Collected data
^^^^^^^^
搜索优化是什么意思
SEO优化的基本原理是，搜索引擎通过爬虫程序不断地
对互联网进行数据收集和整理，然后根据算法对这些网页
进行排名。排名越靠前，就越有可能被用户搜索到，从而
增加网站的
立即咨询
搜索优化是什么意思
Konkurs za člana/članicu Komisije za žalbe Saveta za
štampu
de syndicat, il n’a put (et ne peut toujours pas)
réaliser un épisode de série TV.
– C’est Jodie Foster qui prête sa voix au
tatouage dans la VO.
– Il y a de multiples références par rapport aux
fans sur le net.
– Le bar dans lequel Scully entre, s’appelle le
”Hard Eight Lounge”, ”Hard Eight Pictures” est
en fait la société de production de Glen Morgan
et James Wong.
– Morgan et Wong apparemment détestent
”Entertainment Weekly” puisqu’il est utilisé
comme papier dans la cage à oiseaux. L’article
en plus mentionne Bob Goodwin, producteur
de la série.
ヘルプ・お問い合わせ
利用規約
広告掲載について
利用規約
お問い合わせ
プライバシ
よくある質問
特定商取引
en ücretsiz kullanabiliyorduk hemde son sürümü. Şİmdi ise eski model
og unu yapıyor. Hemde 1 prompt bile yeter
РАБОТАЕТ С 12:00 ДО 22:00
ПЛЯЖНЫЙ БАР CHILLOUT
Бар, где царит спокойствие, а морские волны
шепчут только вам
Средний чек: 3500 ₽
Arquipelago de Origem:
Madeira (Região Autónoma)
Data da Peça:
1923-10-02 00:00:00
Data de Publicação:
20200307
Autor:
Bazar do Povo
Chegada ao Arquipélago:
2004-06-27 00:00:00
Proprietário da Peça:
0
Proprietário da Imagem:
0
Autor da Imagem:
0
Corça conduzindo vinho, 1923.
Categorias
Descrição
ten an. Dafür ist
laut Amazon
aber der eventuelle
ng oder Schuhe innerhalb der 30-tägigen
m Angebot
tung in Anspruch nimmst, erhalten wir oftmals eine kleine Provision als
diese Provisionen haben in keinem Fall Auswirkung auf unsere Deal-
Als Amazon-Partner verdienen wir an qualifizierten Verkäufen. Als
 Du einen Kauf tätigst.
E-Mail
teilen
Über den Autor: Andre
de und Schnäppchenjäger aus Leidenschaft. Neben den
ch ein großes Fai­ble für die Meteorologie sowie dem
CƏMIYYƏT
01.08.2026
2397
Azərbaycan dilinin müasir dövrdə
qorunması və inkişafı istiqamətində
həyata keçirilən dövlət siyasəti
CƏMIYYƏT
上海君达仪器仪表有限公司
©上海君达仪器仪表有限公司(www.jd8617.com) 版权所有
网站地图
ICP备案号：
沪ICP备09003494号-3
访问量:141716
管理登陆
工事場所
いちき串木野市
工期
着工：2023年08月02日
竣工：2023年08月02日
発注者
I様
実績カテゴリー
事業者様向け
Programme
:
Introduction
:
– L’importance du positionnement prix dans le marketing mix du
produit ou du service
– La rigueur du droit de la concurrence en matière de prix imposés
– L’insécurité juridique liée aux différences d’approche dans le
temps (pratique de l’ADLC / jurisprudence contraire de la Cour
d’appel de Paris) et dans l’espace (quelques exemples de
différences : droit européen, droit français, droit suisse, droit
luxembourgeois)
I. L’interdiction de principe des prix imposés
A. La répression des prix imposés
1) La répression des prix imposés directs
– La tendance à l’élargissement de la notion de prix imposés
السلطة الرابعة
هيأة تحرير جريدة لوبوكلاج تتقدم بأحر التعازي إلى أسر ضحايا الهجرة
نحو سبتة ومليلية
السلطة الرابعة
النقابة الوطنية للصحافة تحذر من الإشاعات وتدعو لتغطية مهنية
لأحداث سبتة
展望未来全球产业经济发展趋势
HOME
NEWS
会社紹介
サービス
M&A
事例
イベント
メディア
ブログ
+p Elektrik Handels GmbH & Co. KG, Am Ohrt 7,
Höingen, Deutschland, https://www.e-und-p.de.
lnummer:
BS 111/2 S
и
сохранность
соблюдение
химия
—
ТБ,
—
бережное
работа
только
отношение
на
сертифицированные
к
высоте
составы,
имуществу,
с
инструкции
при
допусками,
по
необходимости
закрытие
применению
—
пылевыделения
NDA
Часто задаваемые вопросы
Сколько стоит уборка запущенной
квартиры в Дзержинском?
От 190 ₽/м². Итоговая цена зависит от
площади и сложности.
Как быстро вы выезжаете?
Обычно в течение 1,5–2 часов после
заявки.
^^^^^^^^
The required output is the full set of entries, reproduced verbatim.

搜索优化是什么意思
SEO优化的基本原理是，搜索引擎通过爬虫程序不断地
对互联网进行数据收集和整理，然后根据算法对这些网页
进行排名。排名越靠前，就越有可能被用户搜索到，从而
增加网站的
立即咨询
搜索优化是什么意思
Konkurs za člana/članicu Komisije za žalbe Saveta za
štampu
de syndicat, il n’a put (et ne peut toujours pas)
réaliser un épisode de série TV.
– C’est Jodie Foster qui prête sa voix au
tatouage dans la VO.
– Il y a de multiples références par rapport aux
fans sur le net.
– Le bar dans lequel Scully entre, s’appelle le
”Hard Eight Lounge”, ”Hard Eight Pictures” est
en fait la société de production de Glen Morgan
et James Wong.
– Morgan et Wong apparemment détestent
”Entertainment Weekly” puisqu’il est utilisé
comme papier dans la cage à oiseaux. L’article
en plus mentionne Bob Goodwin, producteur
de la série.
ヘルプ・お問い合わせ
利用規約
広告掲載について
利用規約
お問い合わせ
プライバシ
よくある質問
特定商取引
en ücretsiz kullanabiliyorduk hemde son sürümü. Şİmdi ise eski model
og unu yapıyor. Hemde 1 prompt bile yeter
РАБОТАЕТ С 12:00 ДО 22:00
ПЛЯЖНЫЙ БАР CHILLOUT
Бар, где царит спокойствие, а морские волны
шепчут только вам
Средний чек: 3500 ₽
Arquipelago de Origem:
Madeira (Região Autónoma)
Data da Peça:
1923-10-02 00:00:00
Data de Publicação:
20200307
Autor:
Bazar do Povo
Chegada ao Arquipélago:
2004-06-27 00:00:00
Proprietário da Peça:
0
Proprietário da Imagem:
0
Autor da Imagem:
0
Corça conduzindo vinho, 1923.
Categorias
Descrição
ten an. Dafür ist
laut Amazon
aber der eventuelle
ng oder Schuhe innerhalb der 30-tägigen
m Angebot
tung in Anspruch nimmst, erhalten wir oftmals eine kleine Provision als
diese Provisionen haben in keinem Fall Auswirkung auf unsere Deal-
Als Amazon-Partner verdienen wir an qualifizierten Verkäufen. Als
 Du einen Kauf tätigst.
E-Mail
teilen
Über den Autor: Andre
de und Schnäppchenjäger aus Leidenschaft. Neben den
ch ein großes Fai­ble für die Meteorologie sowie dem
CƏMIYYƏT
01.08.2026
2397
Azərbaycan dilinin müasir dövrdə
qorunması və inkişafı istiqamətində
həyata keçirilən dövlət siyasəti
CƏMIYYƏT
上海君达仪器仪表有限公司
©上海君达仪器仪表有限公司(www.jd8617.com) 版权所有
网站地图
ICP备案号：
沪ICP备09003494号-3
访问量:141716
管理登陆
工事場所
いちき串木野市
工期
着工：2023年08月02日
竣工：2023年08月02日
発注者
I様
実績カテゴリー
事業者様向け
Programme
:
Introduction
:
– L’importance du positionnement prix dans le marketing mix du
produit ou du service
– La rigueur du droit de la concurrence en matière de prix imposés
– L’insécurité juridique liée aux différences d’approche dans le
temps (pratique de l’ADLC / jurisprudence contraire de la Cour
d’appel de Paris) et dans l’espace (quelques exemples de
différences : droit européen, droit français, droit suisse, droit
luxembourgeois)
I. L’interdiction de principe des prix imposés
A. La répression des prix imposés
1) La répression des prix imposés directs
– La tendance à l’élargissement de la notion de prix imposés
السلطة الرابعة
هيأة تحرير جريدة لوبوكلاج تتقدم بأحر التعازي إلى أسر ضحايا الهجرة
نحو سبتة ومليلية
السلطة الرابعة
النقابة الوطنية للصحافة تحذر من الإشاعات وتدعو لتغطية مهنية
لأحداث سبتة
展望未来全球产业经济发展趋势
HOME
NEWS
会社紹介
サービス
M&A
事例
イベント
メディア
ブログ
+p Elektrik Handels GmbH & Co. KG, Am Ohrt 7,
Höingen, Deutschland, https://www.e-und-p.de.
lnummer:
BS 111/2 S
и
сохранность
соблюдение
химия
—
ТБ,
—
бережное
работа
только
отношение
на
сертифицированные
к
высоте
составы,
имуществу,
с
инструкции
при
допусками,
по
необходимости
закрытие
применению
—
пылевыделения
NDA
Часто задаваемые вопросы
Сколько стоит уборка запущенной
квартиры в Дзержинском?
От 190 ₽/м². Итоговая цена зависит от
площади и сложности.
Как быстро вы выезжаете?
Обычно в течение 1,5–2 часов после
заявки.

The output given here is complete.